Hepatitis C virus (HCV) is one of the most important causes of chronic liver disease in the United States. Chronic hepatitis C can cause cirrhosis, liver failure, and liver cancer. More than 4 million Americans have chronic hepatitis C.
How Hepatitis C is Spread
HCV is spread primarily by contact with infected blood and blood products. Blood transfusions prior to June 1992 and the use of shared, unsterilized, or poorly sterilized needles, syringes, and injection equipment have been the main routes of the spread of HCV in the United States. Other risk factors for acquiring HCV are injecting drugs, including having used injection drugs only once many years ago; suffering an inadvertent, HCV-contaminated needle-stick in a hospital or healthcare environment; born to an HCV-infected mother; and, rarely, sexual contact with someone with hepatitis C.
Hepatitis C Prevention
To guard against hepatitis C:
- Do not share drug needles.
- Wear gloves if you have to touch another person’s blood.
- Use a condom during sex.
- Do not borrow another person’s toothbrush, razor, or anything else that could have blood on it.
- Make sure any tattoos or body piercings you get are done with sterile tools.
Hepatitis C Symptoms
The first symptoms of hepatitis C occur between 6 to 12 weeks of contact with the virus. The most common symptoms include fatigue, nausea, poor appetite, fever, chills, headaches, sore throat, and joint pain. Many patients have no symptoms. Without treatment at the onset of symptoms, the patient will develop chronic hepatitis C, which can lead to cirrhosis of the liver.
Hepatitis C Treatment
Chronic hepatitis C is treated with drugs that slow or stop the HCV from damaging the liver.
Chronic hepatitis C is most often treated with the drug combination peginterferon and ribavirin, which attacks the hepatitis C virus. Peginterferon is taken through weekly shots and ribavirin is taken daily by mouth. Treatment lasts from 24 to 48 weeks.
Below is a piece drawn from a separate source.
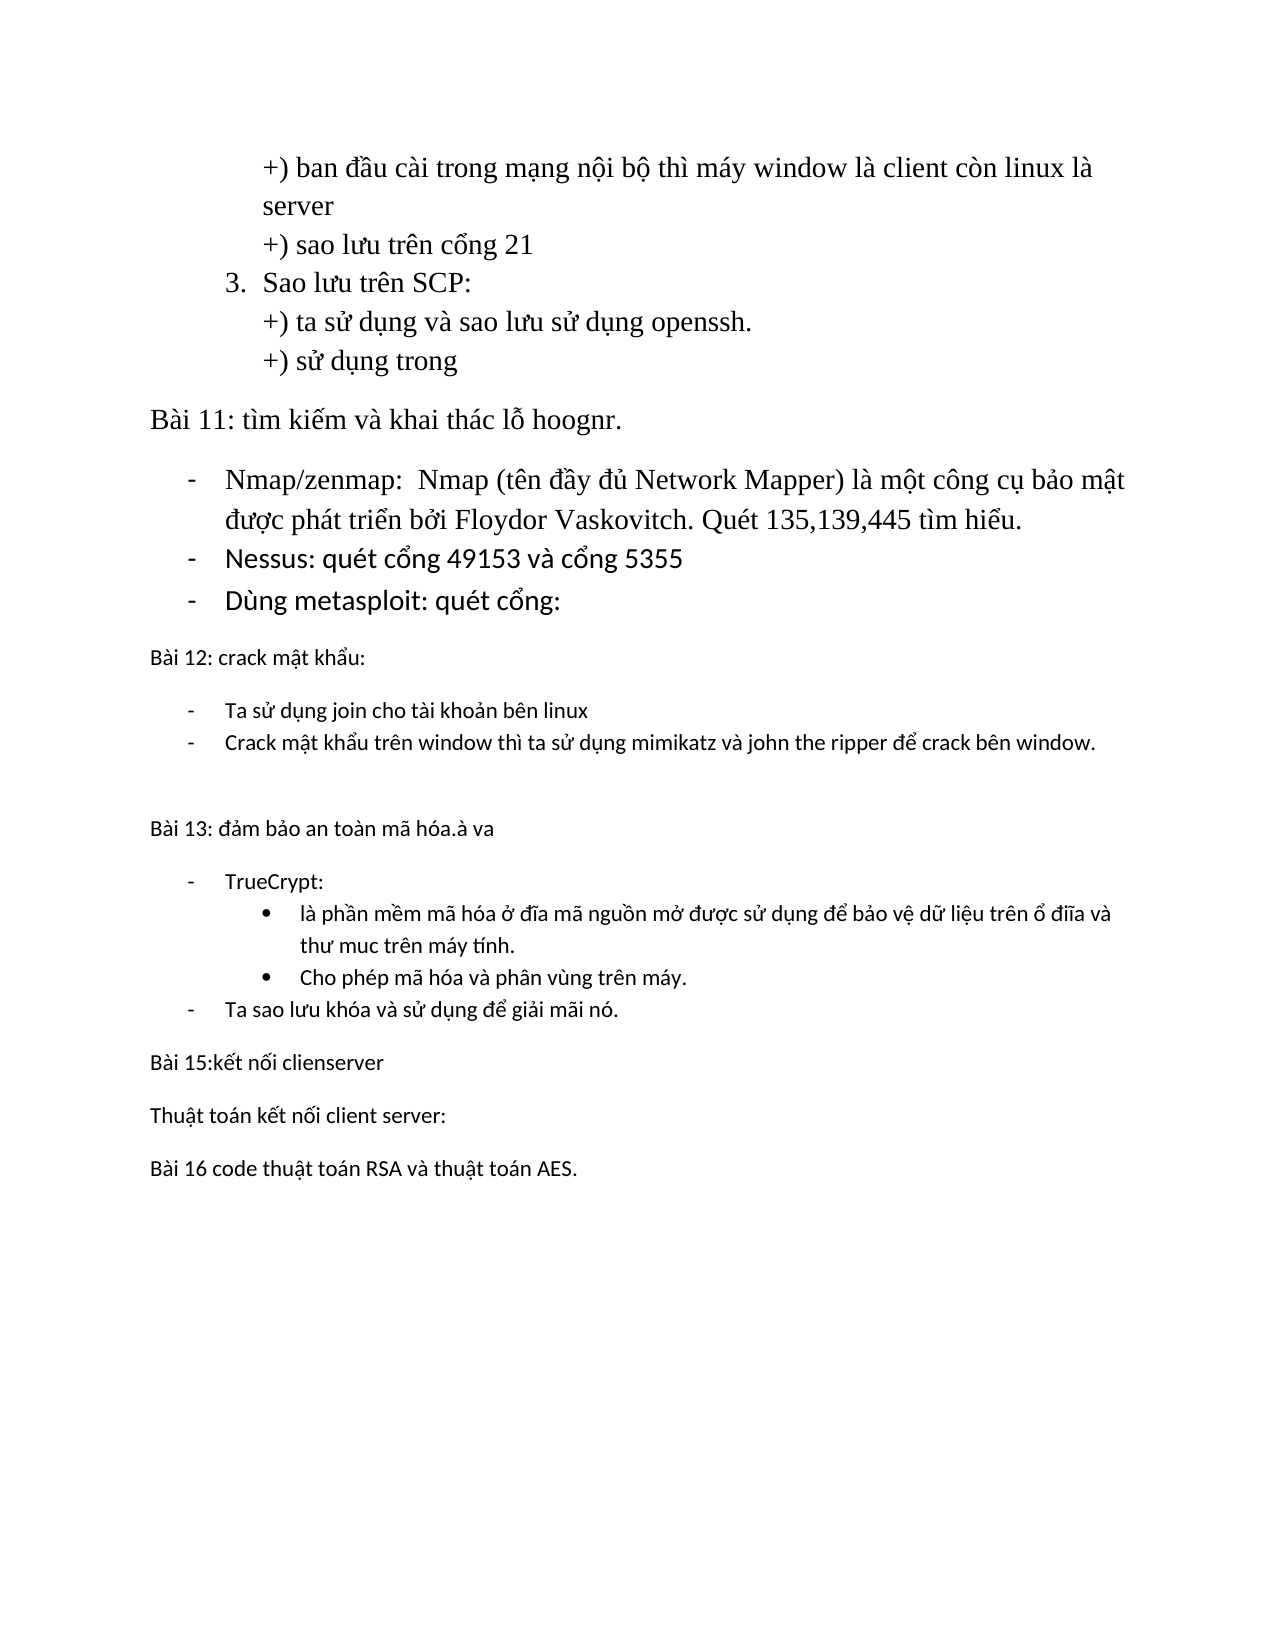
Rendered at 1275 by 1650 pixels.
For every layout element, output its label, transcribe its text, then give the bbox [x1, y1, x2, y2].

Two new drugs that are from a new class of medicines known as HCV protease inhibitors have recently been approved by the FDA for the treatment of chronic hepatitis C genotype 1 in adult patients who have never been treated or who have failed previous interferon/ribavirin-based therapy. The two drugs – boceprevir and telaprevir – act directly on the HCV protease, an enzyme essential for viral replication. It is important to emphasize that these two new drugs will increase substantially the response rate for many patients and may result in a shorter treatment for some (24 weeks instead of 48 weeks). Up to 90 percent of patients never treated with interferon/ribavirin may clear the virus with a new drug. Approximately 60 percent of those who relapsed and 30 percent of those who did not respond to interferon/ribavirin previously may still be able to clear the virus with the new, three-drug regimen. Not all patients will be candidates for treatment with these new drugs since interferon and ribavirin are still required.